**Texto de lectura**

◇ ◇ ◇

Durante el episodio, casi psicodrama, de la ya celebérrima exposición de las hostias en Iruña, le dediqué media docena de cargas de profundidad a su autor, Abel Azcona. Lo mismo que él su polémica obra, lo hice en ejercicio de mi libertad expresión. Eso creía yo. Compruebo ahora que, en realidad, no estábamos en igualdad de condiciones, puesto que al artista se le niega ese derecho.

En una nueva demostración de la inquisición rampante —y cada vez con más brío y creciente descaro— en estos pagos, Azcona ha tenido que dar cuenta de su trabajo como investigado (eufemismo actual de imputado) ante el juez de instrucción número 2 de la capital navarra. Todo, como ya sabrán, porque una casposa asociación de (sedicentes) abogados cristianos le ha puesto una querella a la que, hay que joderse, la (también sedicente) Justicia, está dando curso en lugar de haber mandado a esparragar a los denunciantes.

Se le acusa de profanación y ofensa a los sentimientos religiosos. Todo un auto de fe en pleno tercer milenio y en un estado, este del que nos toca ser súbditos sin derecho a réplica, que se cacarea anticonfesional. Y desde la bancada del público que asiste regocijado al anatema al hereje, los jerarcas de la Conferencia Episcopal española pidiendo la hoguera, siquiera metafórica. Proclama Gil Tamayo, el portavoz de los purpurados, que “meterse con los sentimientos religiosos no puede salir gratis”. Manda huevos con los que se supone que predican el perdón. Muy atinadamente, el reo de la causa ha dicho que el interrogatorio ante el juez forma parte de la pieza artística por la que se le juzga. Mi respeto y mi apoyo.

◇ ◇ ◇

**Entradas recogidas**
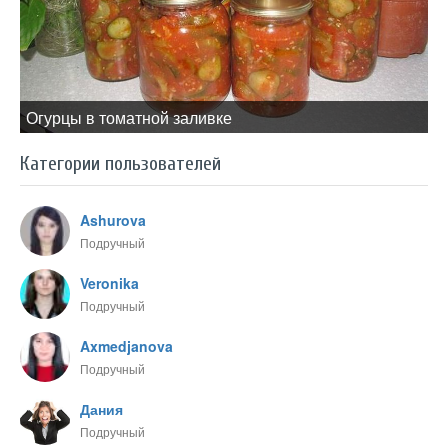
Огурцы в томатной заливке
Категории пользователей
Ashurova
Подручный
Veronika
Подручный
Axmedjanova
Подручный
Дания
Подручный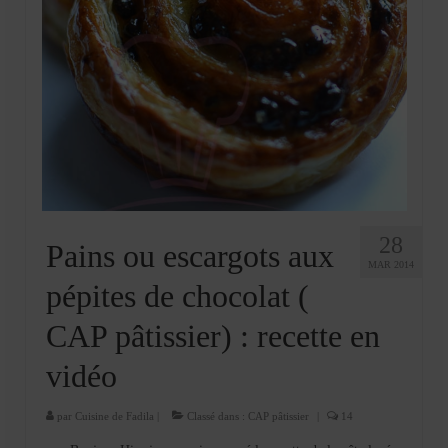
28
Pains ou escargots aux
MAR 2014
pépites de chocolat (
CAP pâtissier) : recette en
vidéo
par
Cuisine de Fadila
|
Classé dans :
CAP pâtissier
|
14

◇ ◇ ◇

**Actividades propuestas**
[A] Según el texto sobre la exposición de las hostias, ¿de qué se acusa a Abel Azcona?
[B] Devuelve sin cambios el fragmento del texto sobre la exposición de las hostias que arranca en las palabras "En una nueva" y termina después de "a los denunciantes.".
Para resolver las actividades no es necesario consultar las entradas.

**Soluciones**
[A] De profanación y ofensa a los sentimientos religiosos.

[B]
En una nueva demostración de la inquisición rampante —y cada vez con más brío y creciente descaro— en estos pagos, Azcona ha tenido que dar cuenta de su trabajo como investigado (eufemismo actual de imputado) ante el juez de instrucción número 2 de la capital navarra. Todo, como ya sabrán, porque una casposa asociación de (sedicentes) abogados cristianos le ha puesto una querella a la que, hay que joderse, la (también sedicente) Justicia, está dando curso en lugar de haber mandado a esparragar a los denunciantes.